Kovid-19'la birlikte küresel ticarette korumacı politikaların öne çıkması beklenirken, AB bu konuyla ilgili bir adım atmayı planlıyor. AB, dış ülkelerden kamu desteği alan firmaların Birlik ülkelerinde şirket alımlarını engellemeye yönelik kurallar getirmeye hazırlanıyor.
AB Komisyonu'nun yayımladığı "Beyaz Belge" adlı çalışma, kamu desteği kullanan yabancı firmalara yönelik stratejiler içeriyor. Çalışmada, AB ülkelerindeki şirketlere yabancı ülkeler tarafından sağlanan kamu desteklemelerinin rekabet ortamını olumsuz etkilediği ve bu durumun mevcut AB kamu destek denetiminin de dışında kaldığı belirtildi.

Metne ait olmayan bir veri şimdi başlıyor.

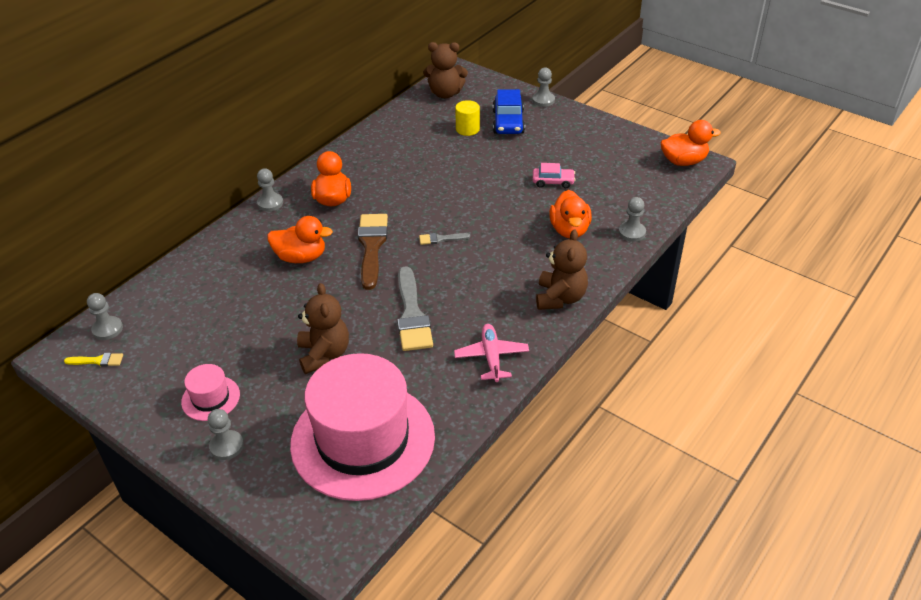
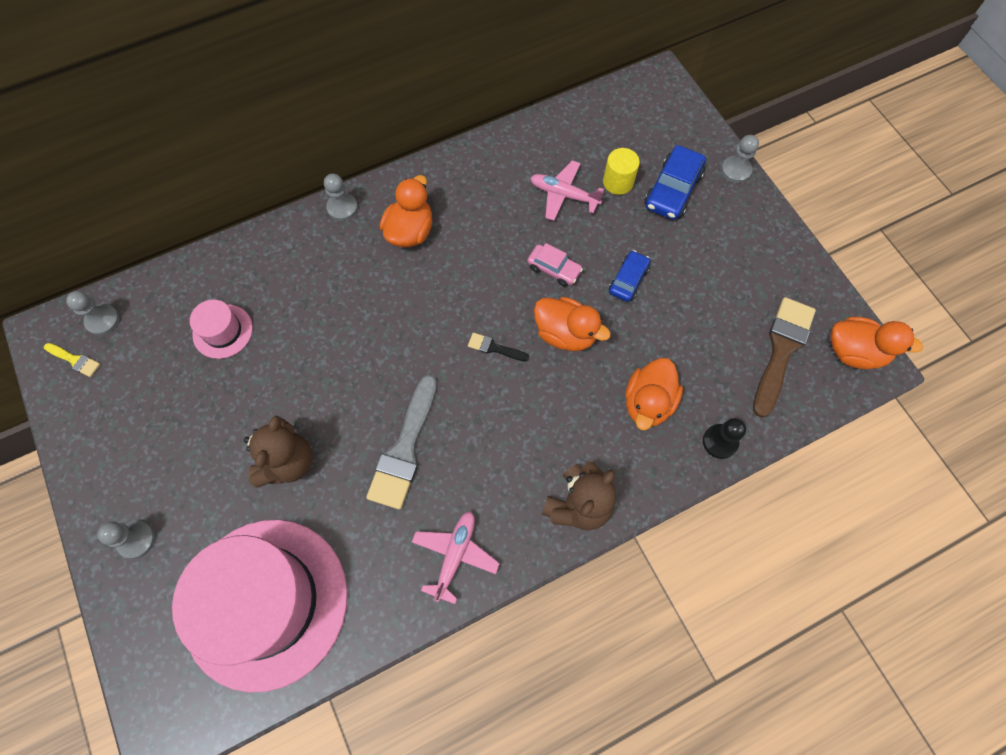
camera: 25 degrees right, 25 degrees up
(210, 398) = (152, 466): pink hat -> pink hat (222, 331)
(301, 257) = (334, 306): orange duck -> orange duck (565, 334)
(372, 246) = (415, 324): brown brush -> brown brush (781, 350)
(434, 146) = (563, 195): none -> pink plane
(441, 239) = (494, 348): grey brush -> black brush
(445, 93) = (623, 110): brown teddy bear -> none
(510, 174) = (628, 280): none -> blue car
(553, 182) = (671, 315): pink car -> pink car (554, 269)
(632, 232) = (720, 442): grey pawn -> black pawn

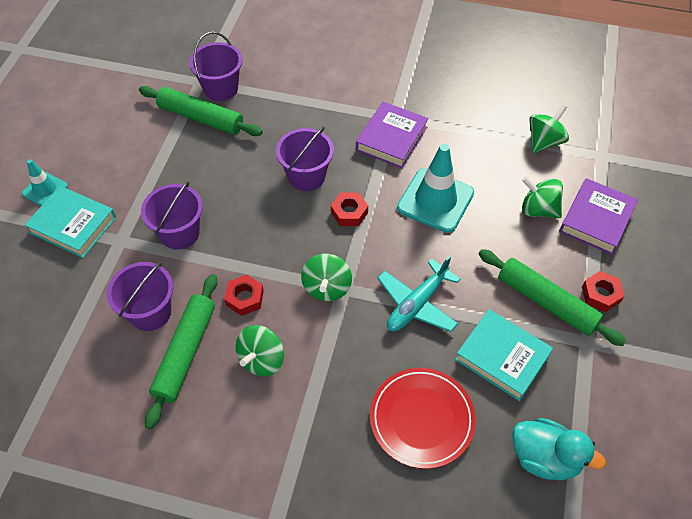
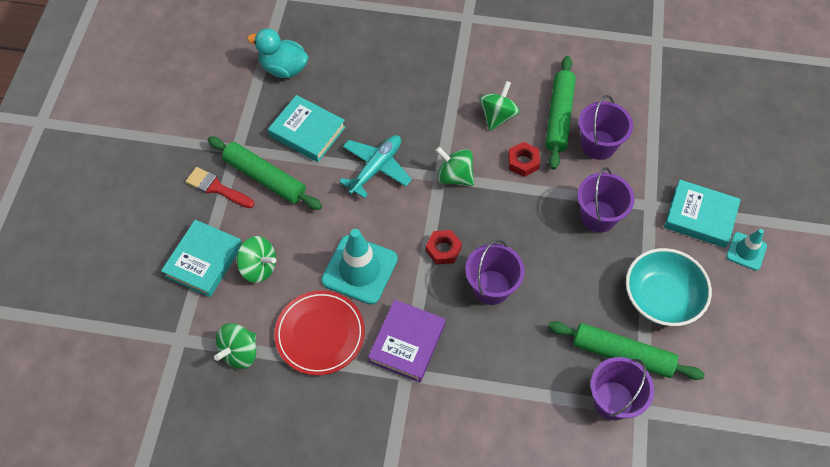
camera: 175 degrees right, 5 degrees up
(147, 157) = (661, 297): none -> turquoise bowl
(327, 287) = (454, 176): green spinning top -> green spinning top turned 60 degrees counterclockwise
(421, 419) = (371, 85): red plate -> red plate (320, 334)
(596, 219) = (204, 261): purple book -> turquoise book
(600, 294) = (216, 188): red nut -> red brush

Özellikle kritik sektörlerdeki yabancı satın alımları AB ekonomisindeki rahatsız edici konular arasında yer alıyor. Son yıllarda pek çok Avrupa firması kamu desteği alan Çin firmaları tarafından satın alınıyor.

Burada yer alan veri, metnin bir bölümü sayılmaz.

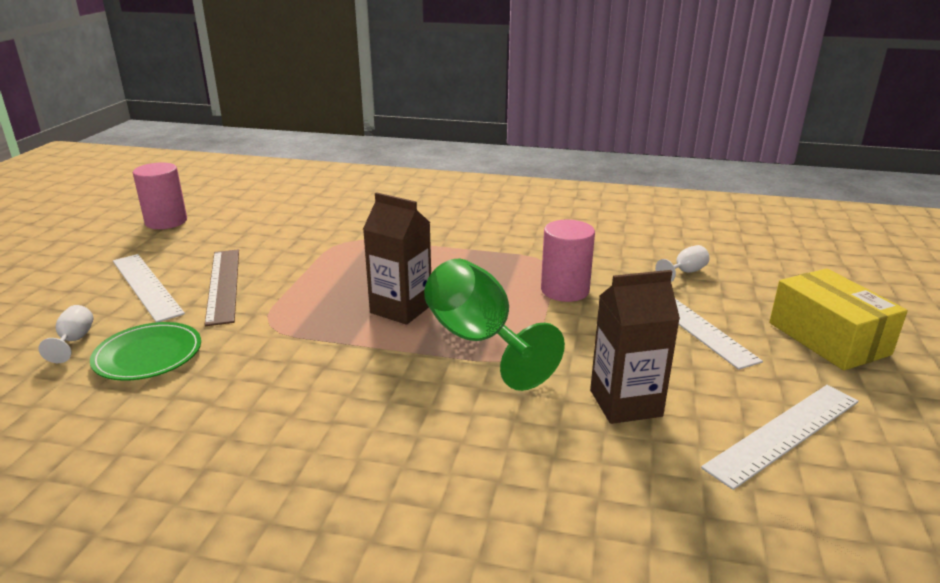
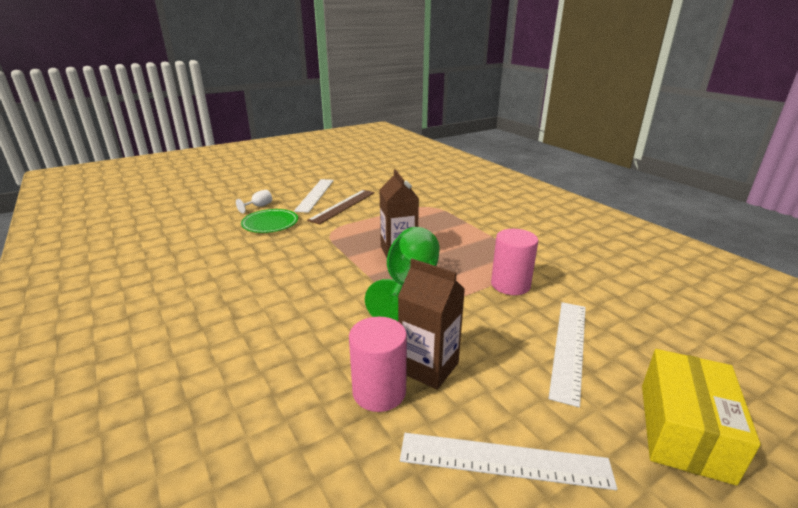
camera: 45 degrees right, 0 degrees up
(166, 221) = (367, 169): pink cylinder -> pink cylinder (379, 392)
(685, 272) = (629, 316): white goblet -> none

Bu adımla AB ekonomisindeki özellikle Çin sonra da ABD etkisi sınırlandırılmak isteniyor. AB burada özellikte sanayi sektöründeki Çin etkisini önlemeyi amaçlıyor. Çin ve diğer büyük ekonomiler tarafından desteklenen şirketler tarafından artan satın almalar tehdit olarak görülüyor ve bu adımların da bu tehditleri engellemek için atılması planlanıyor.
Salgının etkisiyle de önümüzdeki yıllarda sadece Avrupa değil dünya genelinde korumacılığa yönelik önlemlerde artış görülebileceği öngörülüyor.
AB, bu şekilde küresel ekonomideki yerini muhafaza etmeye çalışıyor
AB, bu yoğunlaşan satın almalarla yabancı şirketlerin piyasayı olumsuz etkilemesini amaçlıyor. AB, bu şekilde küresel ekonomideki yerini muhafaza etmeye çalışıyor ancak bu tür korumacı önlemlerin AB ekonomisini de ne şekilde etkileyeceği de tartışmalı konumda.
Bir yandan AB gibi büyük ekonomilerin bu tür sınırlar koyabileceği görüşleri yer alırken, diğer taraftan önlemlerle AB'ye dışarıdan gelecek yatırımın azalacağı ve negatif sonuçların ortaya çıkabileceği görüşleri de ön plana çıkıyor.
Konuya ilişkin olarak AA muhabirinin sorularını yanıtlayan Berenberg Başekonomisti Holger Schmieding, yabancı firmaların Avrupa'da şirket satın almasının sınırlandırılması AB için kısmen olumsuz olacağını belirtti.
Schmieding, bu şekilde Avrupa'ya dışarıdan gelecek yatırımların daha az olabileceğini ifade etti.
Ancak politik açıdan bakıldığında AB'nin Çin ve ABD tarafından gerçekleşen bu satın almaları kontrol etmesi gerektiğini öğrendiğini aktaran Schmieding, yabancı şirketler tarafından gerçekleşen bu satın almaların bazen olumsuz sonuçları olabileceğini dile getirdi.
Schmieding, Çin ve ABD'nin AB'de şirket satın almalarının Birliğin güvenliğini, sağlık ve diğer önemli konularla baş edebilme kapasitesini olumsuz etkileyebileceğini söyledi.
Dekabank Başekonomisti Ulrich Kater de küçük ekonomilerin sermaye ve mallar konusunda uluslararası piyasalardan ayrılma stratejisinin bu ülkeler için masraflı olacağını kaydetti.
AB ve ABD gibi büyük ekonomilerin birbirlerine duvar örebileceğini belirten Kater, bu ekonomilerin iç pazarlarının maliyet yüklerinden kurtulabilecek kadar büyük olduğunu aktardı.